We know our modules are working based on feedback from our users. We started thinking that our modules would be most useful to graduate students:
|“More Than Money Careers (MTMC) helped me develop a strategy on how to turn my passion for doing well by doing good into a job. MTMC’s modules showed me how to narrow my focus to my main sector of interest while also broadening my strategies for obtaining my desired job. Getting a job is no easy task, but MTMC provides specific strategies and suggestions on the best way to go about your search. Unlike typical career advice companies that just say do this or that, MTMC showed me examples from leaders in the field and provided lists of companies in every sector. After just an hour of watching modules, I had updated my twitter profile to better reflect the interests and skills I want my followers to remember, I had chosen my sector of interest from an easy to understand landscape map, and I had found three for-profit social enterprise specific job boards from among the more than 20 live links to jobs boards within the module. I now feel empowered with the tools and strategies to not only understand the career landscape for those who want to earn more than money but to strategically position myself within it to obtain the job of my dreams.”
- JD/MBA Student
We found out that they are also highly effective with undergraduate students:
|“Through hands-on modules and relatable examples, the More than Money Careers workshop substantially increased my understanding of today’s sustainable business opportunities and how to practically pursue them. I was inspired by learning about successful businesses that are passionate about social impact, and I left empowered to further social impact through my own career.

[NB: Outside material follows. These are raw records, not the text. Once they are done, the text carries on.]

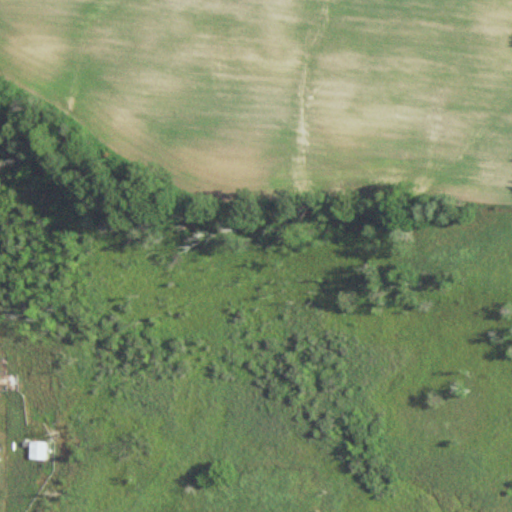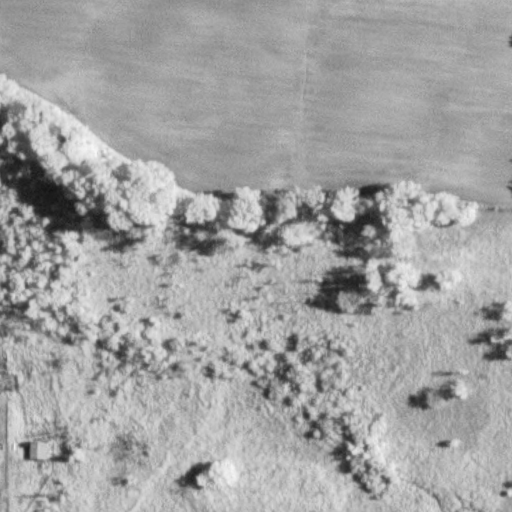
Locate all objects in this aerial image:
building: (43, 450)
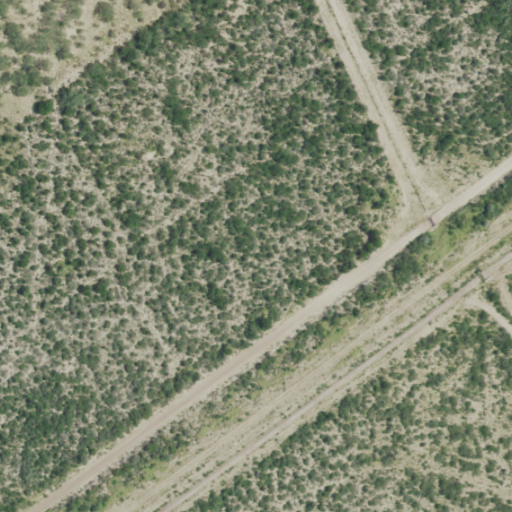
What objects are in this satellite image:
road: (273, 338)
road: (342, 388)
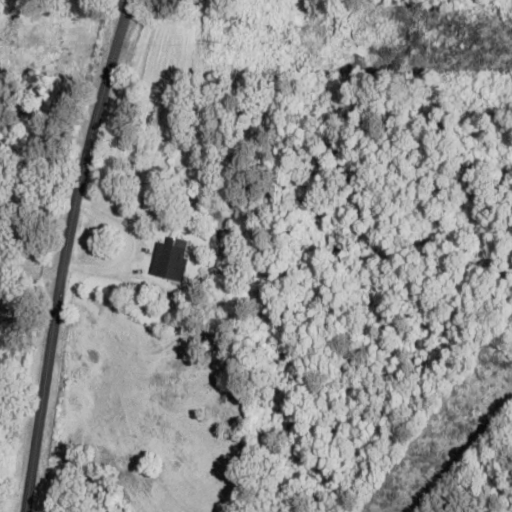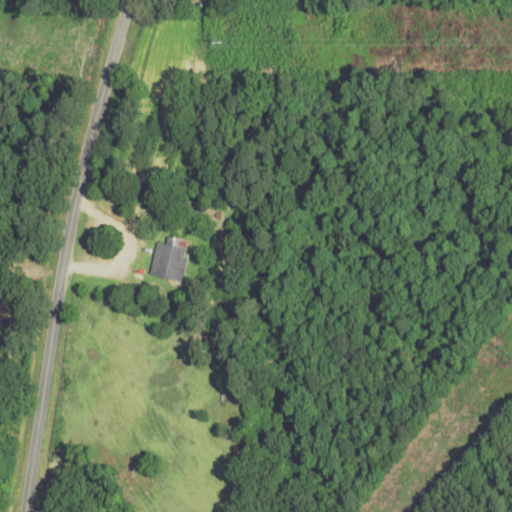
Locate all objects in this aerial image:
road: (65, 253)
building: (170, 259)
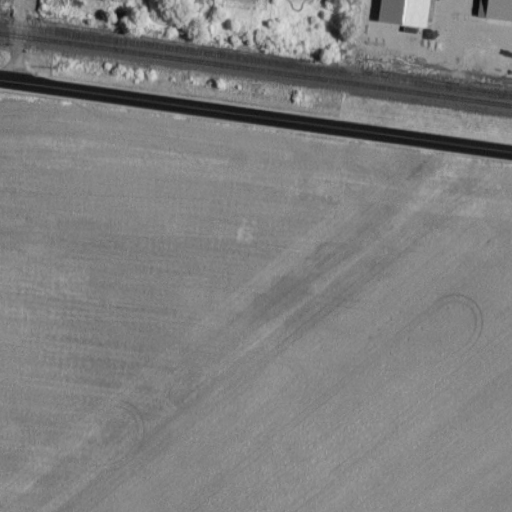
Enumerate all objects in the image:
road: (20, 44)
railway: (256, 74)
road: (255, 122)
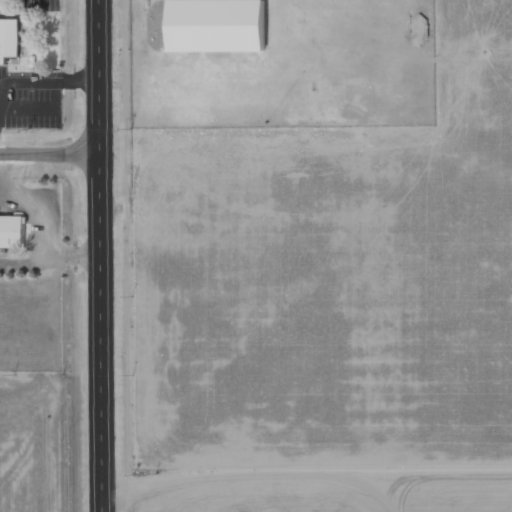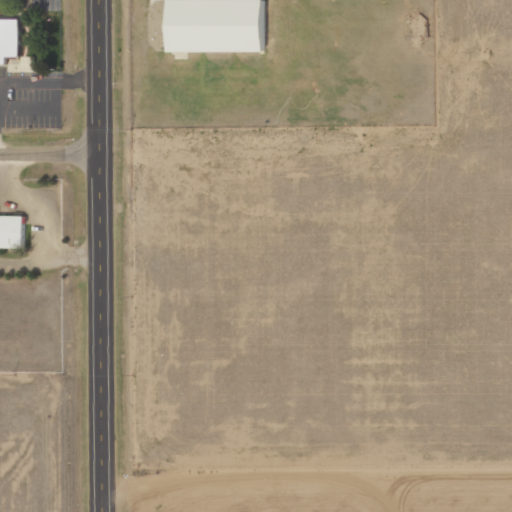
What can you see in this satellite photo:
building: (215, 26)
road: (53, 153)
building: (12, 231)
road: (105, 255)
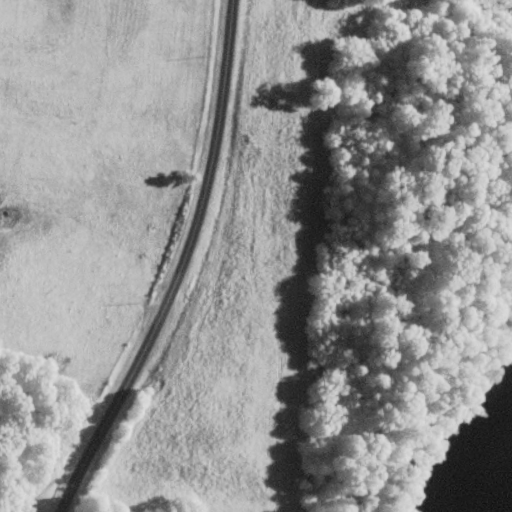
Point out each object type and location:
road: (189, 270)
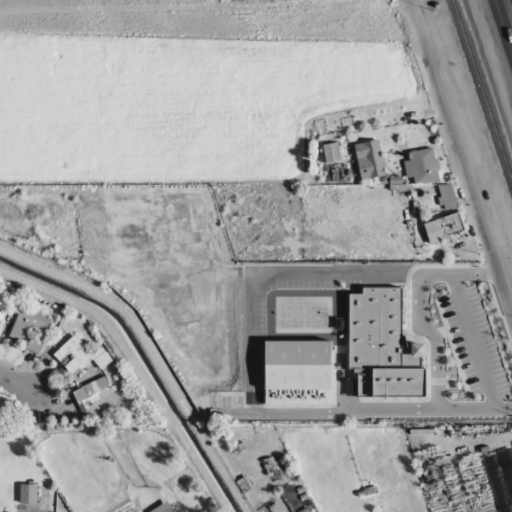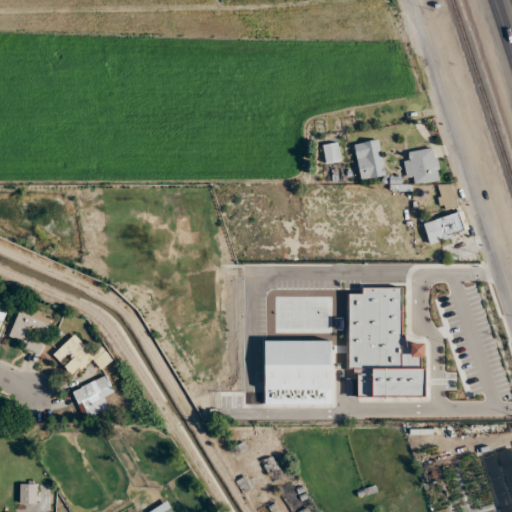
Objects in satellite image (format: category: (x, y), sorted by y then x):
road: (509, 7)
railway: (482, 90)
building: (331, 152)
road: (460, 155)
building: (369, 159)
building: (421, 166)
building: (447, 196)
building: (445, 227)
building: (2, 313)
building: (30, 329)
road: (473, 331)
road: (154, 349)
building: (80, 355)
road: (137, 365)
road: (17, 381)
building: (93, 396)
building: (269, 464)
building: (28, 492)
road: (47, 502)
building: (162, 508)
building: (304, 510)
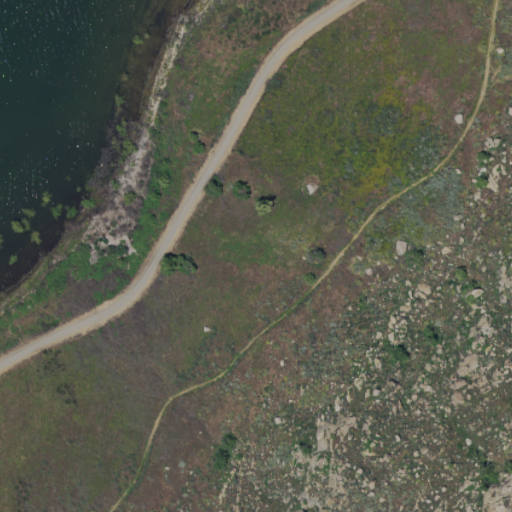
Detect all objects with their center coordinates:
road: (189, 200)
road: (325, 269)
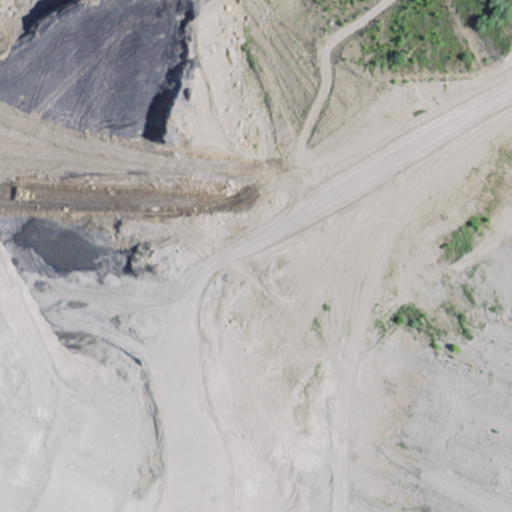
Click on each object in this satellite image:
quarry: (256, 256)
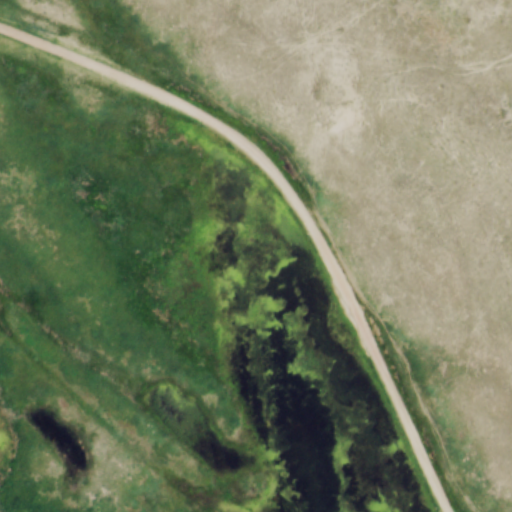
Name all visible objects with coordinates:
road: (295, 197)
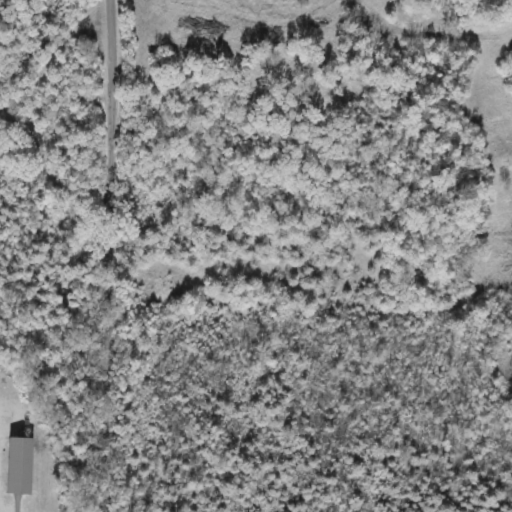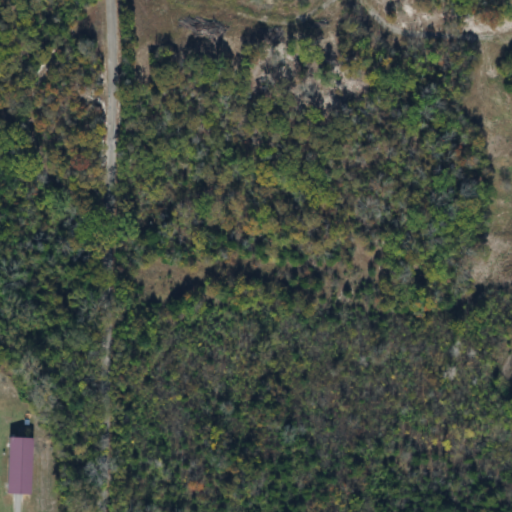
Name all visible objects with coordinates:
road: (105, 256)
building: (22, 466)
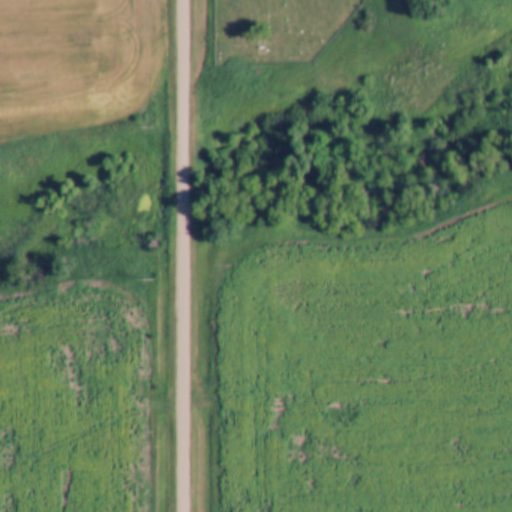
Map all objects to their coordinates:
park: (274, 29)
road: (184, 256)
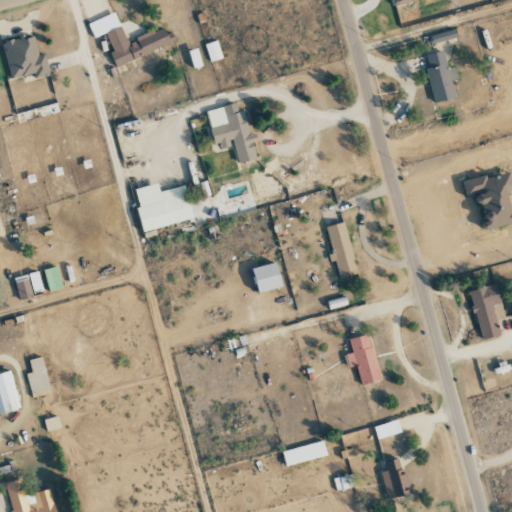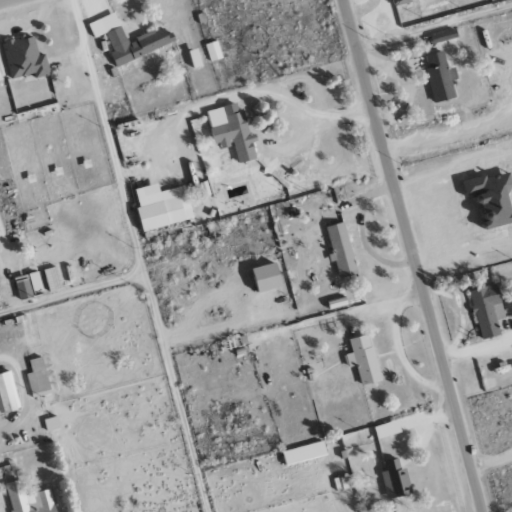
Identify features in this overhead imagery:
road: (7, 2)
building: (398, 2)
building: (103, 25)
road: (434, 27)
building: (442, 36)
building: (133, 44)
building: (212, 51)
building: (23, 58)
building: (439, 77)
road: (279, 117)
building: (235, 134)
building: (491, 198)
building: (161, 206)
building: (340, 248)
road: (410, 255)
building: (28, 286)
building: (484, 310)
building: (362, 359)
building: (37, 378)
building: (7, 393)
building: (51, 423)
building: (386, 429)
building: (303, 453)
building: (394, 479)
building: (28, 499)
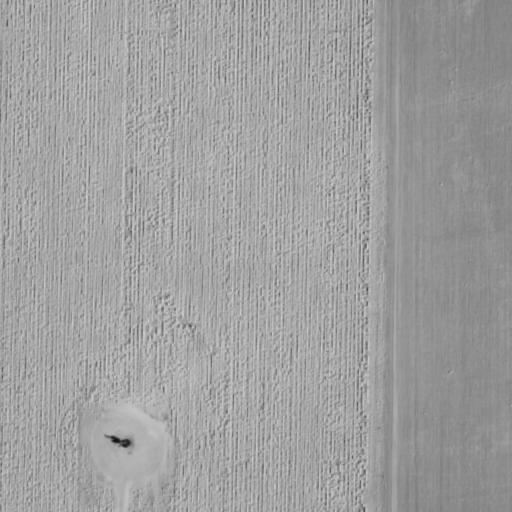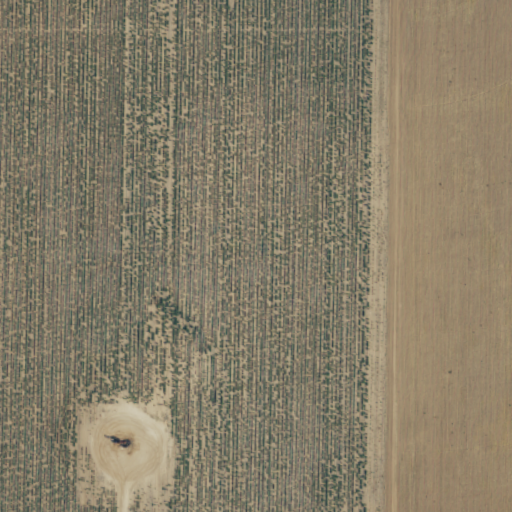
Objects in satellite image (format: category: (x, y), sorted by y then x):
road: (415, 256)
petroleum well: (117, 442)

Since the workshop, I’ve been using LinkedIn and Twitter more effectively and plan on using these tools to get more involved in my community (pro-bono consulting, etc). I wish every student could attend the More than Money Careers workshop.”
- Undergraduate Senior
Liz’s challenge is clear and might seem quite risky to many. But we look forward to lowering that perceived risk by providing university staff and faculty with the process and resources their students need to lead us into a new world of responsible and sustainable solutions.